# Dogs of Montreal: Meet Wilson



## Admin (Nov 19, 2013)

Where are the best places for dogs and their owners to walk? How dog-friendly is a district? Find out every week in Dogs of Montreal and follow this feature on Instagram. 

Brothers Michael and Ricky Fania have had Wilson the Hungarian Vizsla for four weeks. 

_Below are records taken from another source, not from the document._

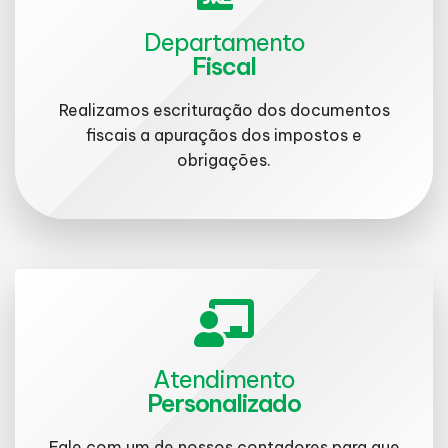
Departamento
Fiscal
Realizamos escrituração dos documentos
fiscais a apuraçãos dos impostos e
obrigações.
Atendimento
Personalizado
Fale com um de nossos contadores para que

Michael was quick to point out that Wilson started obedience classes immediately and is a quick study on the leash. When he is old enough, they will send Wilson away for three weeks of intensive training. They aim to have a very well behaved and happy dog. Wilson seemed very mature for 12 weeks, he was over excited and sat on command. It felt like he had an old soul. 

Name

Wilson

Breed

Hungarian Vizsla

Age

12 weeks

Owners

Brothers Michael and Ricky Fania

Neighbourhood

St-Laurent

Favourite place to walk?

Various parks and paths all around the neighbourhood (Bois-Franc). Trips to the Mile-End. Especially around St-Viateur.

Favourite thing about the neighbourhood?

Very family oriented. Many parks rather close to each other. Everyone seems to be a dog owner.

On a scale of one to 10, how dog-friendly is the neighbourhood? 

9. Some parks don’t allow for dogs, but not a single person seems to obey the restriction. Public security does not even enforce the rules as I’ve seen them patrol by parks with unauthorized dogs in them and simply continue on their way. There’s a dog park right around the corner. Every dog owner at the park seems to take their role rather seriously, as I’ve only ever encountered incredibly well-behaved dogs of many different breeds. These two factors make it easy for my brother and I to take Wilson to the park and comfortably let him off leash.


----------



## tknafox2 (Apr 2, 2013)

Your Wilson, has a very important posture... I bet he has taken post as TOP Dog!!... just ask him


----------